Sometimes I'm Ashamed to Call Myself a Girl.

Ordinarily, I like to think of myself as something of a feminist. However, there are things about my gender which frustrate me to no end. Today, I was faced with one of these things.

Those of you who've read past entries of mine might know that I harbour a certain fetish for sugary cereals. It's more of an urge, really. Anyway, today it hit me, and I simply had to get me some Fruit Loops.

So there I am, standing in the check out line, enormous box of cereal underarm, pretending not to know the lyrics to the Paramore song playing through the supermarket's speakers when the mysterious stranger in front of me decides to strike up a conversation which will hopefully make the line move faster.

Half a minute later, Mysterious Stranger (carrying a basket despite only buying two tubs of cream cheese and a loaf of bread) reveals himself to be called Jack. We don't talk about much. Fruit Loops, mostly. The line picks up and soon he's waving goodbye and telling me to enjoy my sugar-fix. I'm telling him to enjoy overdosing on cream cheese sandwiches.

Then, as I'm walking out of the supermarket, box of Fruit Loops clutched tightly to protect it from any potential cereal-thieves, a girl pops out of thin air right in front of my face.

The first thing I notice is that she's short.

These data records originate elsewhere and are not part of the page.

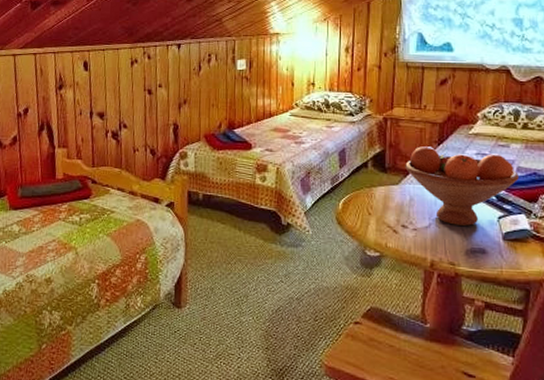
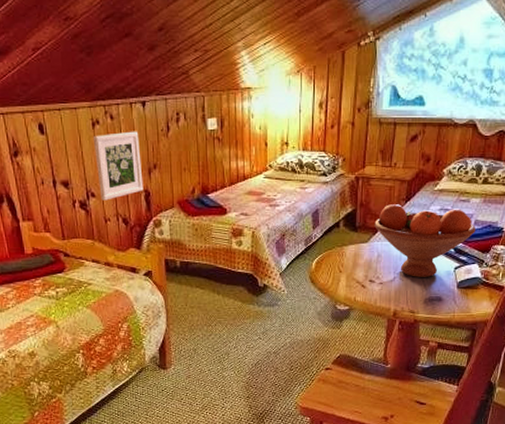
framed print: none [130,69,173,132] -> present [93,131,144,201]

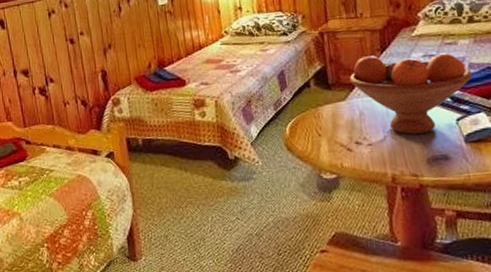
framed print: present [93,131,144,201] -> none [49,15,100,85]

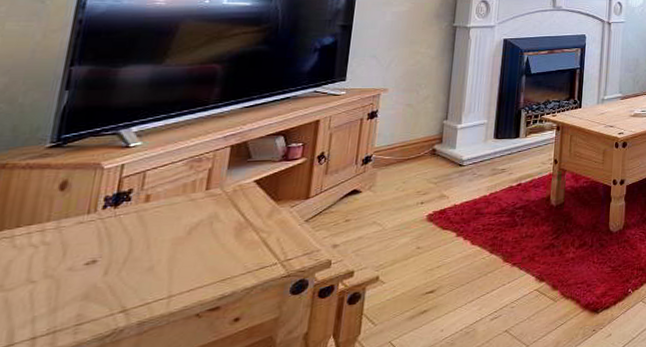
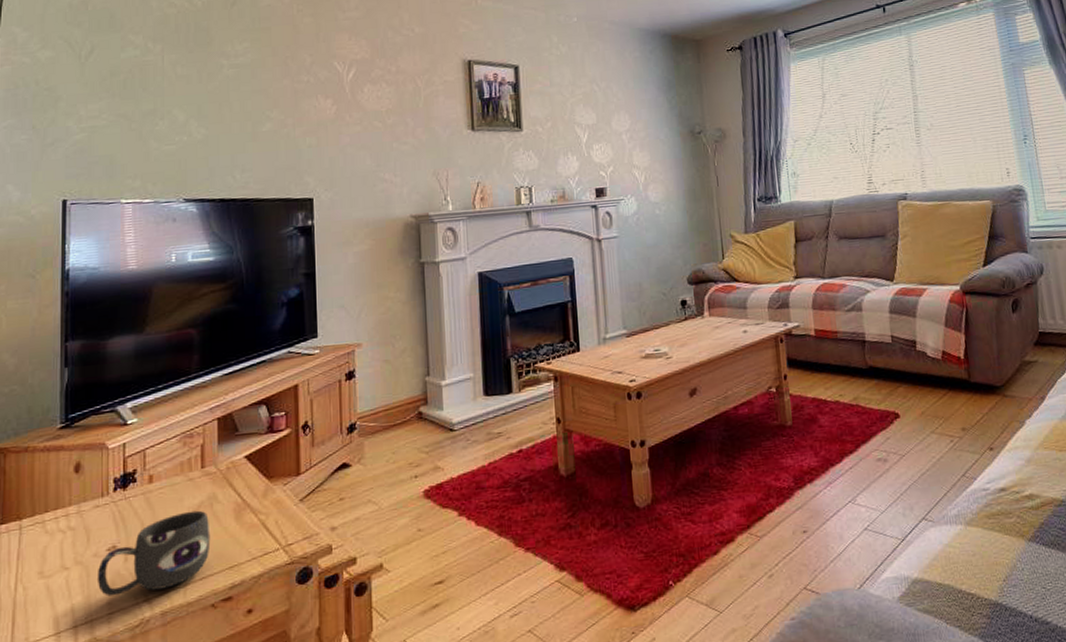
mug: none [67,228,207,308] -> present [97,510,211,597]

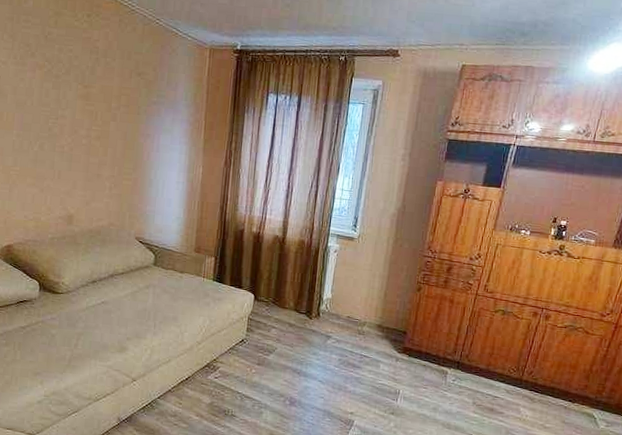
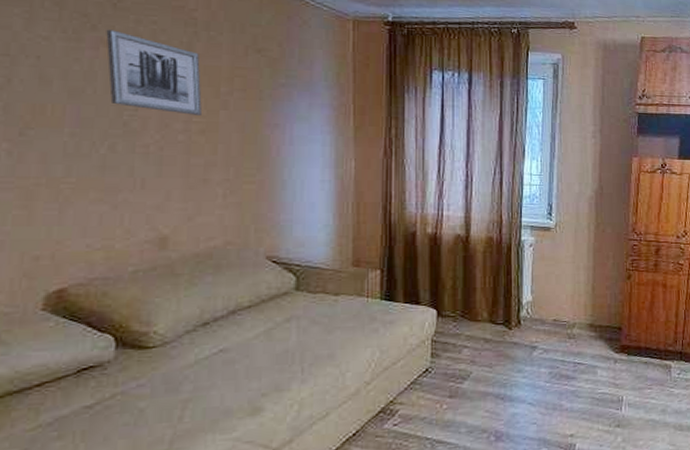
wall art: none [40,56,99,125] -> present [106,29,202,115]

But then, at 5'10" most girls are short compared to me and I've long since stopped being able to discern between girls who are average height and girls who are genuine midgets. The next thing I notice is that she's pretty. Quite pretty, in fact. Details escape me but she was definitely somewhere nice on the attractive scale, somewhere girls like myself can't even pretend to be.

'You were talking to Jack,' she says to me, pretending it's a question.

'Uh, yeah,' I reply dumbfoundedly, because pretty girls intimidate me despite my height and self-professed intelligence.

'Just so you know, I'm completely over him.'

You know those moments where you're so stunned and confused that you just know you're making a very unflattering What the fuck...? face. At this point in our little "rendezvous" I'm having one of those.

Seriously. What. The. Fuck.

Everything's blurred from hereon. At some point she must have left because next thing I know I'm walking to my car, still feeling dazed. Naturally, minutes later I'm replaying the scenario in my head and imagining all the hardcore pieces of wit I could have used to put Stalker-girl in her place.

Why-oh-why do girls feel the need to tell other girls they're over a guy? Even to complete strangers such as myself. All it does is communicate that you're;
a) Not over him, and
b) Mentally unstable.

Even if I was interested in Jack (which would be pretty hard to decide given that our conversation lasted all of ninety awkward seconds) I don't need your permission to go out with him.

And what shits me even more is when people think they're being genuinely nice when they say something that ridiculous. It's completely presumptuous. What am I supposed to do? Thank you?

This world is full of crazy people. That's for sure.